Sage well Sage is Sage. It turns out that some parts can be diy repaired some can't. On site repair is likely to be more expensive due to travel time. Costs compared with others. Don't know but one person takes their high end machine to where it was bought from every 2 years for servicing. No idea what that costs.







She didn't tell me. Some machines can be diy repaired to some extent with commonly available parts but all have something specific in them such as the boiler. Add an engineer, no idea, are Sage dearer, the same or cheaper.

John

-


----------



## DavecUK (Aug 6, 2013)

ajohn said:


> I think that the Piccino is slated too much. The question I asked still remains. Anything else in it's price range probably has to be HX maybe a dipper or a poor performing one where flushing needs to be done with some care. It's pointless comparing it with anything else really.
> 
> -


John, just because it sits in a price point doesn't make it a good machine. I have reviewed and tested more machines than most/all people will ever have in their lifetime and the Piccino doesn't really represent the best use of someone's money for an espresso machine, it isn't very temperature stablehaving wide swings in temperature, so the benefits of a dual boiler are largely lost. Most of the shots are going to be around 6-8C under temp....unless you can reliably surf when the heating element on, which is difficult, because you don't know when the brew boiler element is on. Steaming isn't great either. It's a machine built to a price with very little concern about true performance.

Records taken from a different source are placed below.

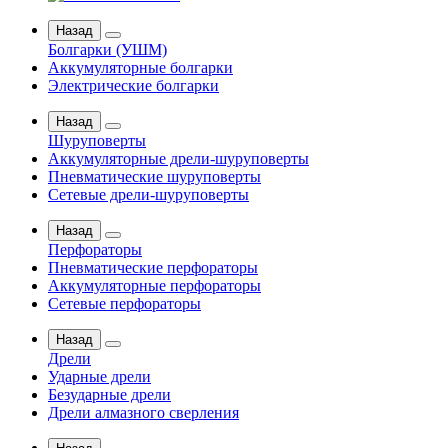
Назад
Болгарки (УШМ)
Аккумуляторные болгарки
Электрические болгарки
Назад
Шуруповерты
Аккумуляторные дрели-шуруповерты
Пневматические шуруповерты
Сетевые дрели-шуруповерты
Назад
Перфораторы
Пневматические перфораторы
Аккумуляторные перфораторы
Сетевые перфораторы
Назад
Дрели
Ударные дрели
Безударные дрели
Дрели алмазного сверления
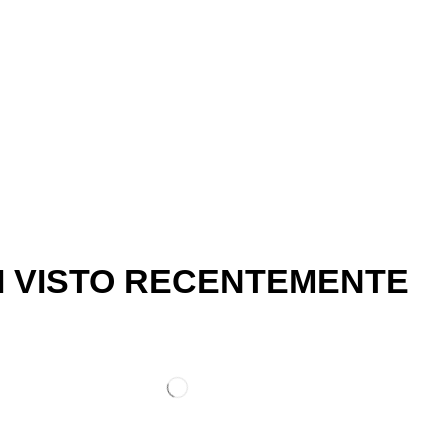
I VISTO RECENTEMENTE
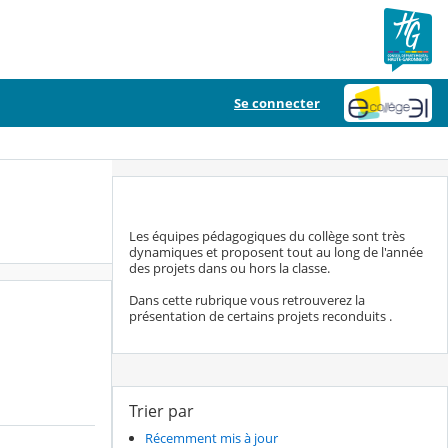
Se connecter
Les équipes pédagogiques du collège sont très
dynamiques et proposent tout au long de l'année
des projets dans ou hors la classe.
Dans cette rubrique vous retrouverez la
présentation de certains projets reconduits .
Trier par
Récemment mis à jour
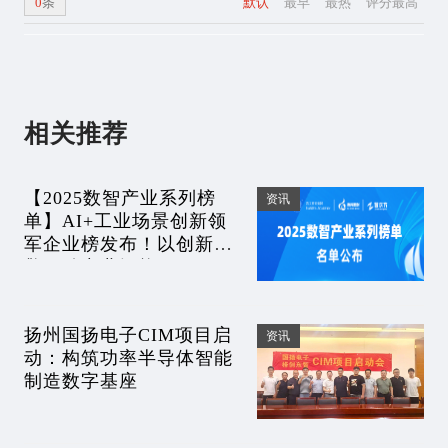
0
条
默认
最早
最热
评分最高
相关推荐
【2025数智产业系列榜
资讯
单】AI+工业场景创新领
军企业榜发布！以创新引
擎驱动产业智能
扬州国扬电子CIM项目启
资讯
动：构筑功率半导体智能
制造数字基座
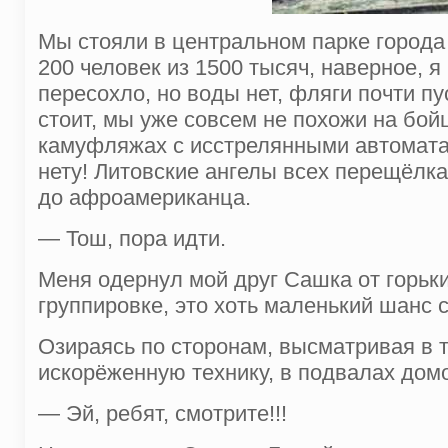
Мы стояли в центральном парке города 
200 человек из 1500 тысяч, наверное, я
пересохло, но воды нет, фляги почти пу
стоит, мы уже совсем не похожи на бой
камуфляжах с исстрелянными автоматам
нету! Литовские ангелы всех перещёлка
до афроамериканца.
— Тош, пора идти.
Меня одернул мой друг Сашка от горьки
группировке, это хоть маленький шанс 
Озираясь по сторонам, высматривая в 
искорёженную технику, в подвалах дом
— Эй, ребят, смотрите!!!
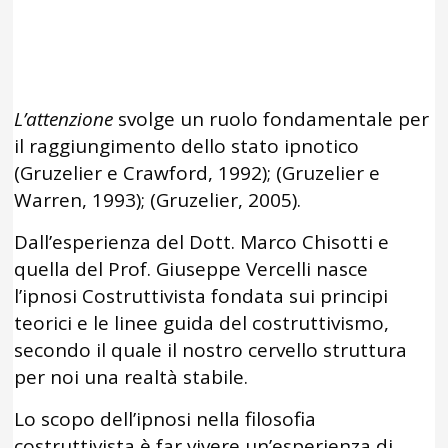
L’attenzione
svolge un ruolo fondamentale per
il raggiungimento dello stato ipnotico
(Gruzelier e Crawford, 1992); (Gruzelier e
Warren, 1993); (Gruzelier, 2005).
Dall’esperienza del Dott. Marco Chisotti e
quella del Prof. Giuseppe Vercelli nasce
l’ipnosi Costruttivista fondata sui principi
teorici e le linee guida del costruttivismo,
secondo il quale il nostro cervello struttura
per noi una realtà stabile.
Lo scopo dell’ipnosi nella filosofia
costruttivista è far vivere un’esperienza di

It's not about comparing with anything else, but about getting best value for money. If there was a used Piccino for £250-£400 depending on condition, I might say go for it...If buying new, there are better ways of spending perhaps a little more money, but getting a whole lot more performance. I realise your trying to help the other person and that's a good thing, I am only trying to inject some realism based on actual experience of this and many many other machines.


----------



## ajohn (Sep 23, 2017)

I wouldn't disagree with any of that only point out that in the buy new £700 range there are a number of what might be called odd balls about. Go up to over £1000 and things get better. Only other option is thermothingy machines and some cheaper HX machines. People might buy an HX machine and find it's a dipper - that sort of thing about coffee bugs me. Also maybe PID is very fashionable but is it the best way to do it. I have my doubts in some respects but marketing etc pushes it,








I bought my Piccino used as I thought that the new price was over the top really but in any case didn't want to spend that much. As I see Fracino I don't think that they take the home user market that seriously and on a cost & profit basis don't see much point in updating that range of machines. I came across a machine which from memory was a dual boiler German machine that looked internally rather suspiciously like a Piccino with PID priced if I remember correctly around £1000.

Now we have a hot water dispenser I could use the Piccino more easily. I can set it for 85C and set a volume out.







Big problem - too many projects already and not keen on the group heat up time. I'd suspect the main problem with it is the use of a mechanical thermostat - a rather dated concept and if some company moved away from it there are a number of possibilities that are not PID.

John

-


----------



## cold war kid (Mar 12, 2010)

Junglebert said:


> I bought a Piccino for 400 quid brand new, it performs well, makes my 2 or 3 shots a day without much fuss. I haven't steamed any milk yet though.
> 
> Would I have paid more for it? No. Am I thinking about flogging it and buying something 'better' maybe.... that Izzo in the sales section is tempting.....


That's a very good price. They're around £800-to £900 now and aren't competitive at all. I bought my Classico 3 years ago for less than £800 and it's now around £1500. Absolutely bonkers.


----------